In this conventional column-fast approach in which the same row address is retained for multiple programming operations, the word line voltage VWL is deactivated between column addresses. As such, following the fall time tVWLD of the word line voltage VWL, commencing with the bit line voltage VBL reaching its inactive level, a new column address m+1 (which need not be the next sequential column in the array) can then be presented and decoded, along with the input data value corresponding to that address. The same word line corresponding to row address n is then driven to its high voltage VHV, allowing a rise time tVWLS, following which the bit line corresponding to the new column address m+1 is then driven to its high level VPPFL, if the input data indicates that the cell is to be programmed.
The column-fast programming approach for EEPROM emulation mode as shown in FIG. 1c is known to greatly improve the efficiency of programming flash memory from that in a “random access” mode in which both the row and column address must be presented with each programming pulse.

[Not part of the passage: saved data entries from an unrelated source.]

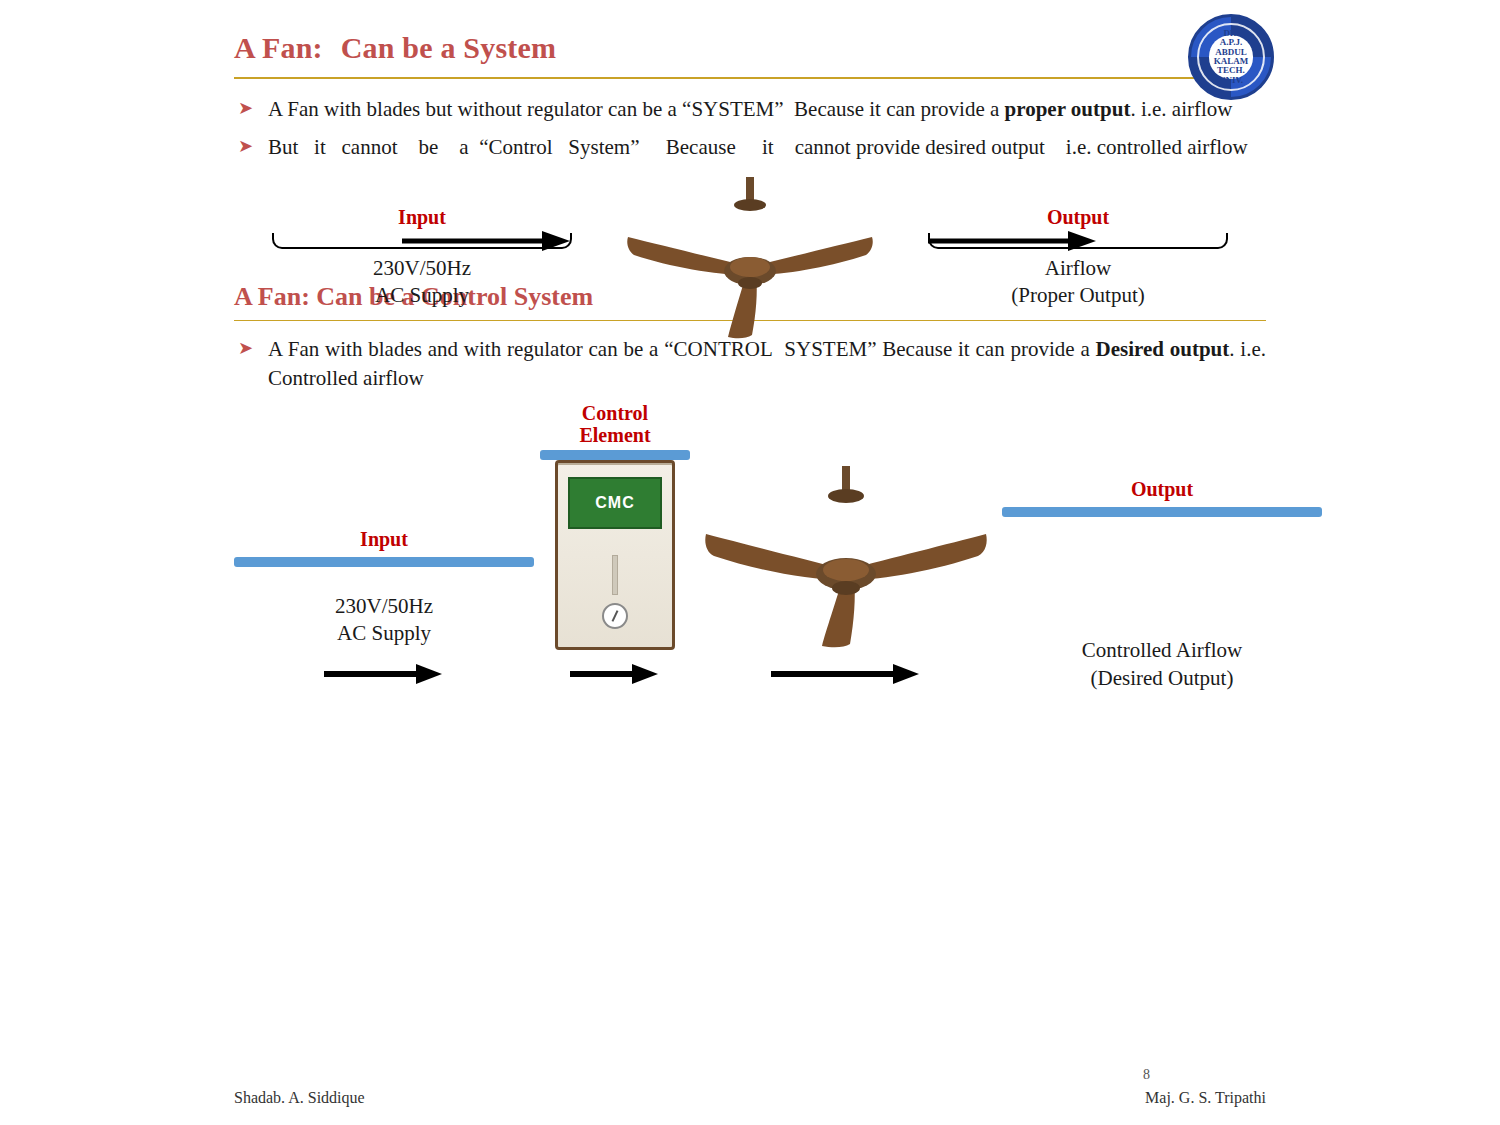DR. A.P.J.
ABDUL KALAM
TECH. UNIV.
A Fan: Can be a System
A Fan with blades but without regulator can be a “SYSTEM” Because it can provide a proper output. i.e. airflow
But it cannot be a “Control System” Because it cannot provide desired output i.e. controlled airflow
Input
230V/50Hz
AC Supply
Output
Airflow
(Proper Output)
A Fan: Can be a Control System
A Fan with blades and with regulator can be a “CONTROL SYSTEM” Because it can provide a Desired output. i.e. Controlled airflow
Input
230V/50Hz
AC Supply
Control
Element
CMC
Output
Controlled Airflow
(Desired Output)
8
Shadab. A. Siddique
Maj. G. S. Tripathi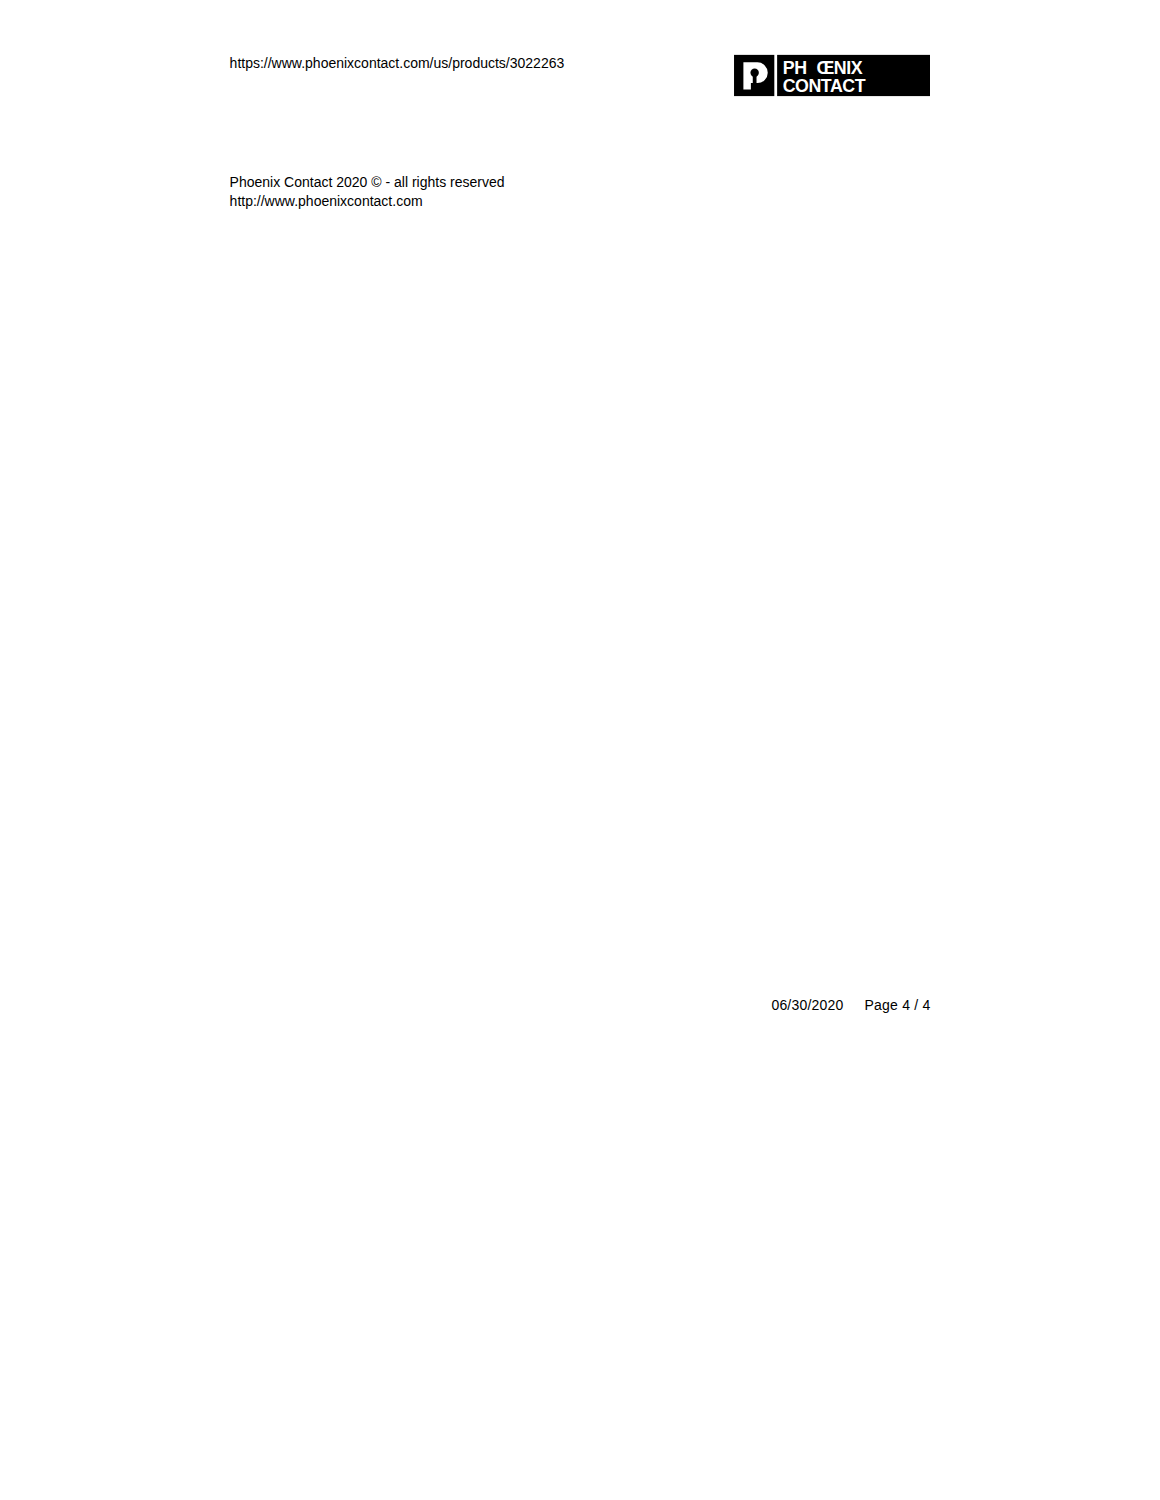https://www.phoenixcontact.com/us/products/3022263
PHOENIX CONTACT PH ŒNIX CONTACT
Phoenix Contact 2020 © - all rights reserved
http://www.phoenixcontact.com
06/30/2020 Page 4 / 4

The programming “overhead” time is reduced by this column-fast mode to on the order of 8 μsec per address location, as opposed to 20 μsec per address location in the random access mode. However, as evident from FIG. 1c, each incremental additional programming pulse in a row requires a minimum of the word line rise time tVWLS, the programming pulse tPRG, and the word line fall time tVWLD. As such, the overall programming process in conventional EEPROMs is limited by this sum of these specified time periods, and by the limited number of bits that can be programmed in parallel.
By way of further background, access modes such as “page mode” and “extended data out (EDO)” in dynamic random access memories (DRAM) are known in the art. In these DRAM access modes, a row in the memory array is selected and remains active while multiple column addresses are decoded in sequence, to access multiple cells within the same addressed row within the single row address cycle.